| JOB |
Work out how many lines in the data that follows contain "trang". Write nothing but the number.

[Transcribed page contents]
______

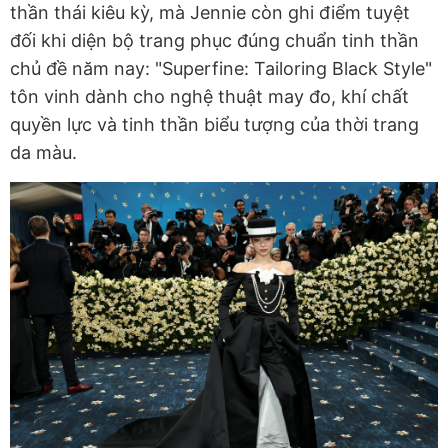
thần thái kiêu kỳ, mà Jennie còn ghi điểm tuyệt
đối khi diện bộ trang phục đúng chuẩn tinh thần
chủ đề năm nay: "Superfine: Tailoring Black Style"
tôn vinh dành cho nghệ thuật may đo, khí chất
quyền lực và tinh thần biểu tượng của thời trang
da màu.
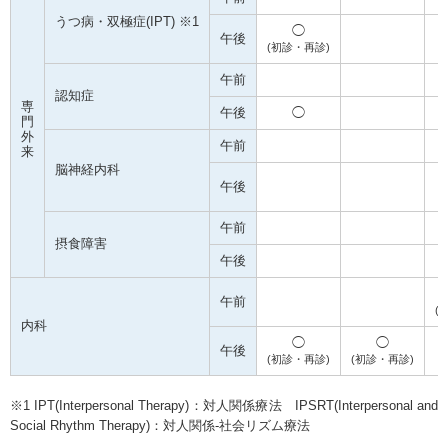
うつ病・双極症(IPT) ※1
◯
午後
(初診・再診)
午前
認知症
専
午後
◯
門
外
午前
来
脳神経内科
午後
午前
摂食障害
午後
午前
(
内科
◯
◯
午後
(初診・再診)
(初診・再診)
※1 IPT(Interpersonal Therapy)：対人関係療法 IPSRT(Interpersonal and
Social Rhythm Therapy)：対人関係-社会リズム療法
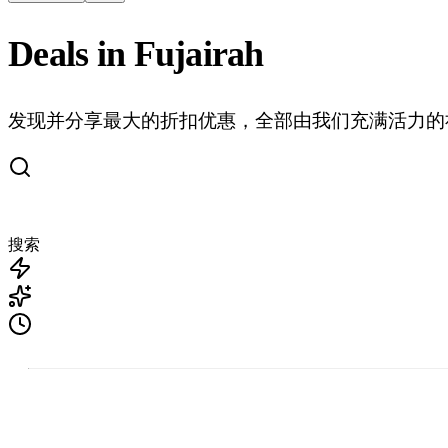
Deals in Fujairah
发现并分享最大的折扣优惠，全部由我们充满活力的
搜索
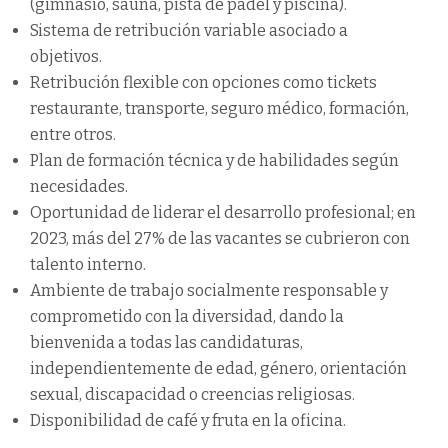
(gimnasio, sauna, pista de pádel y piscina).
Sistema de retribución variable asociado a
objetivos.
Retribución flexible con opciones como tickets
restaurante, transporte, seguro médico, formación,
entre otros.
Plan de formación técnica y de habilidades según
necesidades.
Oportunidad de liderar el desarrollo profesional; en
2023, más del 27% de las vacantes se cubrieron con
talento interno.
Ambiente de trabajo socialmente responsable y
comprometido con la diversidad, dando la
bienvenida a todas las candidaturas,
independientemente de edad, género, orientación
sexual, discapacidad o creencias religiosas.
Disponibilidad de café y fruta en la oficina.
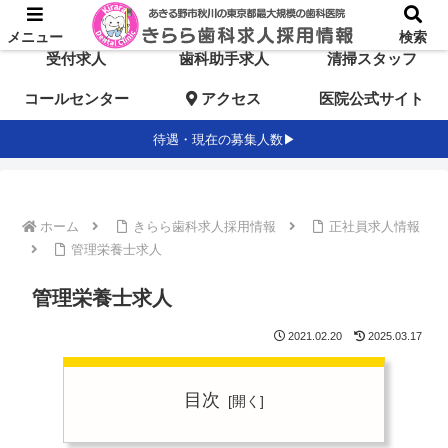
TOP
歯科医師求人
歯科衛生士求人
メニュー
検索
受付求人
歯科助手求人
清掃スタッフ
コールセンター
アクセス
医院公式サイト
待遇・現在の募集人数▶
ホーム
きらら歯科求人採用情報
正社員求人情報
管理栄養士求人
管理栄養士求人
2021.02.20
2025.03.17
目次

______

| YOUR SOLUTION |
2